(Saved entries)

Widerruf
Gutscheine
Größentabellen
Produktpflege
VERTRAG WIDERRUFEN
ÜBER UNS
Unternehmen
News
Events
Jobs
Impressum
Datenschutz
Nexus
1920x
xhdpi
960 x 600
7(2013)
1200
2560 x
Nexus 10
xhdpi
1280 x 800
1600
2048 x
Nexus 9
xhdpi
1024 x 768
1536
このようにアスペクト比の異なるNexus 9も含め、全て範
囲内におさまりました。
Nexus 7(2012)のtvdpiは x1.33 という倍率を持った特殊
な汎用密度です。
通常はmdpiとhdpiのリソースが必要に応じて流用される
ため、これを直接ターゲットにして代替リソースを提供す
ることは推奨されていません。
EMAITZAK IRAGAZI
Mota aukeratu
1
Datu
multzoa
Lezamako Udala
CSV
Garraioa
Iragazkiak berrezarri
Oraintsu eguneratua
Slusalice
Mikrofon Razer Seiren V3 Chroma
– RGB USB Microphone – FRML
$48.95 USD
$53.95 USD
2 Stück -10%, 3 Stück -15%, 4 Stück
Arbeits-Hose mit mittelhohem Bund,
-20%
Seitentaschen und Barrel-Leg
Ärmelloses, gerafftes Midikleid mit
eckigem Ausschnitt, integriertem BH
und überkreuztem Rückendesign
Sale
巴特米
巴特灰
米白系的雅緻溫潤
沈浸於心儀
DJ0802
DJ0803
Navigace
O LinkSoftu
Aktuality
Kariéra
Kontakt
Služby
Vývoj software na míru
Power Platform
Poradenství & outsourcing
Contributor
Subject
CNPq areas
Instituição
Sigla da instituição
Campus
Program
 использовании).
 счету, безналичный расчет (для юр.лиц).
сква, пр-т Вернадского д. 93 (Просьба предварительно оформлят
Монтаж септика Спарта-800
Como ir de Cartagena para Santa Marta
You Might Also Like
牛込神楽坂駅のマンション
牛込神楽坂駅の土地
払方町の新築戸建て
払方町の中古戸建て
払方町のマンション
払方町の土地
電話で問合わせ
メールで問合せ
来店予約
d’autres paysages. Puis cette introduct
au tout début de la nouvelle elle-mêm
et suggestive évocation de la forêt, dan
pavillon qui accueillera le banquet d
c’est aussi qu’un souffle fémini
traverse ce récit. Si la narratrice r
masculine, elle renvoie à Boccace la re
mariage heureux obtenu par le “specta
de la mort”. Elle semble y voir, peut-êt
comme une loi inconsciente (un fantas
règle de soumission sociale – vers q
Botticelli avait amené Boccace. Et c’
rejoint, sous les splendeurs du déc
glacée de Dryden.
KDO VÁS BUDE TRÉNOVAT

- Aim of the task:
Exactly as they appear above, write out the line containing "mariage heureux obtenu" and each line that comes after it in the records.

- Output for this task:
mariage heureux obtenu par le “specta
de la mort”. Elle semble y voir, peut-êt
comme une loi inconsciente (un fantas
règle de soumission sociale – vers q
Botticelli avait amené Boccace. Et c’
rejoint, sous les splendeurs du déc
glacée de Dryden.
KDO VÁS BUDE TRÉNOVAT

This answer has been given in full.